### Information ###

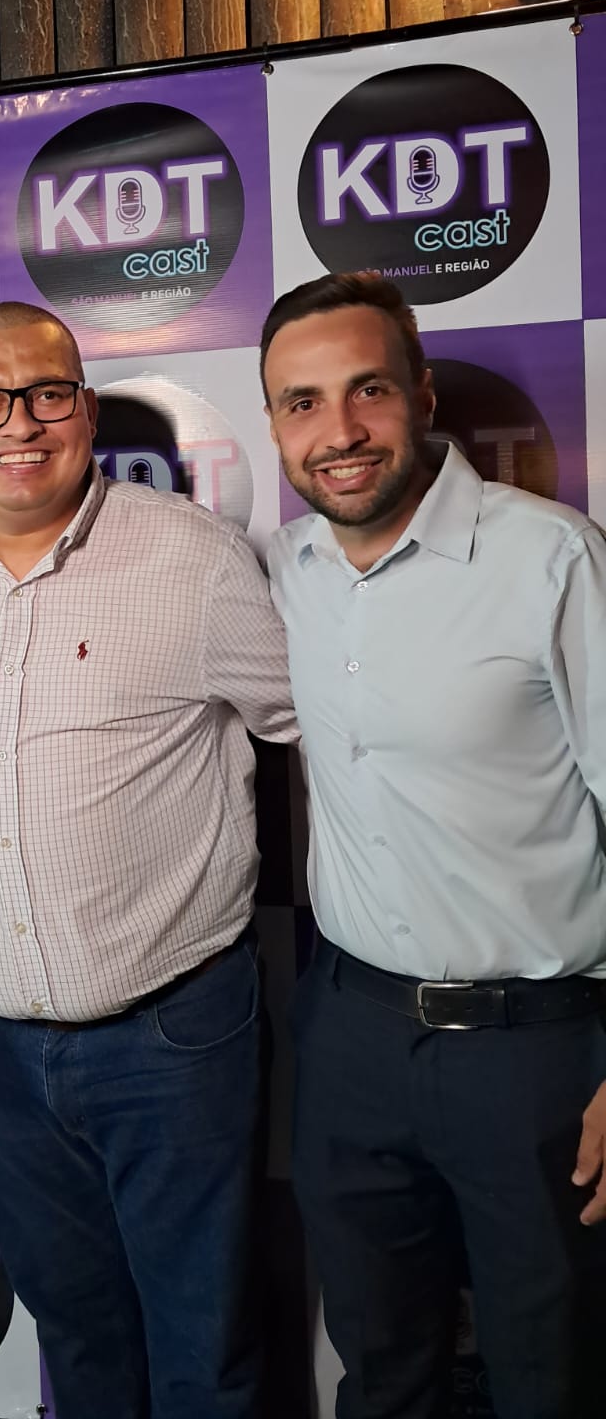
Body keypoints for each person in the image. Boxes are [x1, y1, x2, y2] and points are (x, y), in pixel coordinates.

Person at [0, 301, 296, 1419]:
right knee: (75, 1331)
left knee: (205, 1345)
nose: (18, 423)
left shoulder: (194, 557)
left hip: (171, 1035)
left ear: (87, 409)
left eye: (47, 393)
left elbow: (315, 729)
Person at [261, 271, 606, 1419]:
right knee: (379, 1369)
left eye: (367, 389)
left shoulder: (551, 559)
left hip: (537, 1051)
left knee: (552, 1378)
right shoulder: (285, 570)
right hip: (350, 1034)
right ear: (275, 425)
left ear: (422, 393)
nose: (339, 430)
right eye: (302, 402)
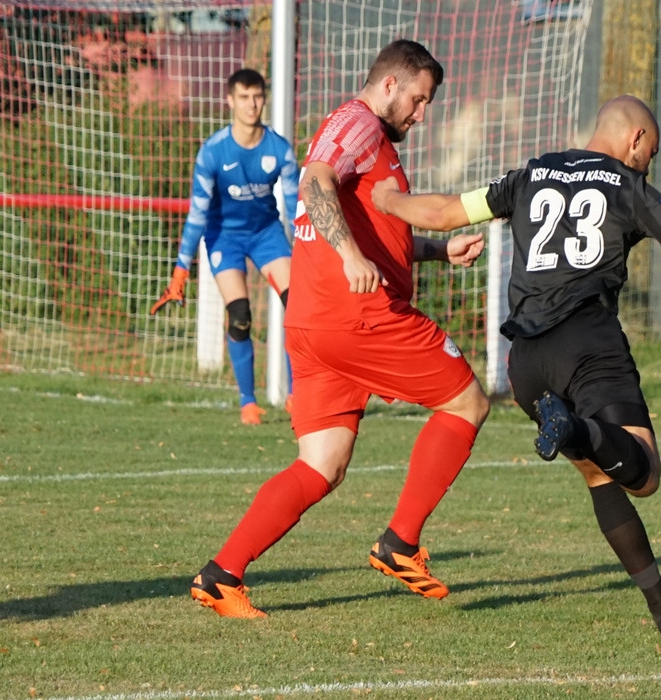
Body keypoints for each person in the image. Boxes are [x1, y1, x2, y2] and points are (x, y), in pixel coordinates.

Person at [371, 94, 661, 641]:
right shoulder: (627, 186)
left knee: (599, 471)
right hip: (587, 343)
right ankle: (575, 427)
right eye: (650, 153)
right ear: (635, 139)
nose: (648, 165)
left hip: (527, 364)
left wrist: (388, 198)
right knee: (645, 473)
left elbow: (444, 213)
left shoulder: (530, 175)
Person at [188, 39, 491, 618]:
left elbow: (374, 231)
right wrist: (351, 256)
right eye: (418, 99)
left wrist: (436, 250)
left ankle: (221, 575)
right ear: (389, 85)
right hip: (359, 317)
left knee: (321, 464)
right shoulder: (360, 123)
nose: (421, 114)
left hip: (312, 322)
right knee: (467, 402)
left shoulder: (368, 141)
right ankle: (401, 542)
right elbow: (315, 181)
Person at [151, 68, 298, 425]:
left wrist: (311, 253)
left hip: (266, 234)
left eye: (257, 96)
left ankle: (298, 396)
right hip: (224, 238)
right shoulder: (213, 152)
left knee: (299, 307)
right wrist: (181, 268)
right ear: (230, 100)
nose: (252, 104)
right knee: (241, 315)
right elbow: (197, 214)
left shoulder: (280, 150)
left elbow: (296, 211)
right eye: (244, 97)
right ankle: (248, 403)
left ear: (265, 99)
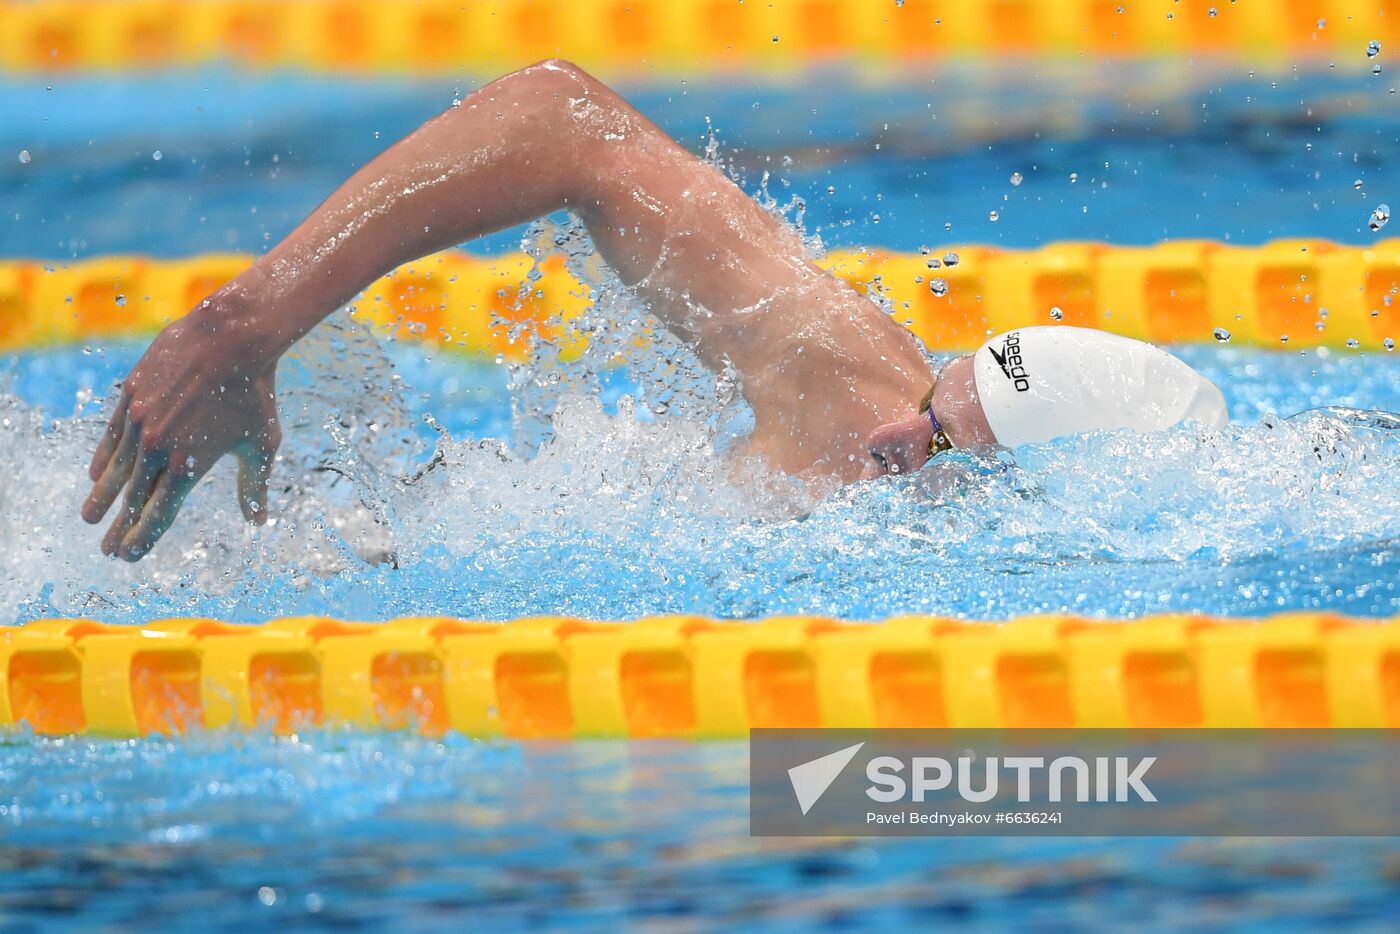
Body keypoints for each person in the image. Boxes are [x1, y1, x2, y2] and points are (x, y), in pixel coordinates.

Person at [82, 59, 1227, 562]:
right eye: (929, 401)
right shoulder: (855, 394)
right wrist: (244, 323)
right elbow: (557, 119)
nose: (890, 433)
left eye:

###

Required action: Only lines that contain "elbow" are needed, so copy each of them from the data.

Response for this exercise:
left elbow: (315, 729)
left elbow: (444, 213)
left elbow: (374, 231)
right elbow: (315, 181)
right elbow: (197, 214)
left elbow: (296, 211)
right elbow: (557, 119)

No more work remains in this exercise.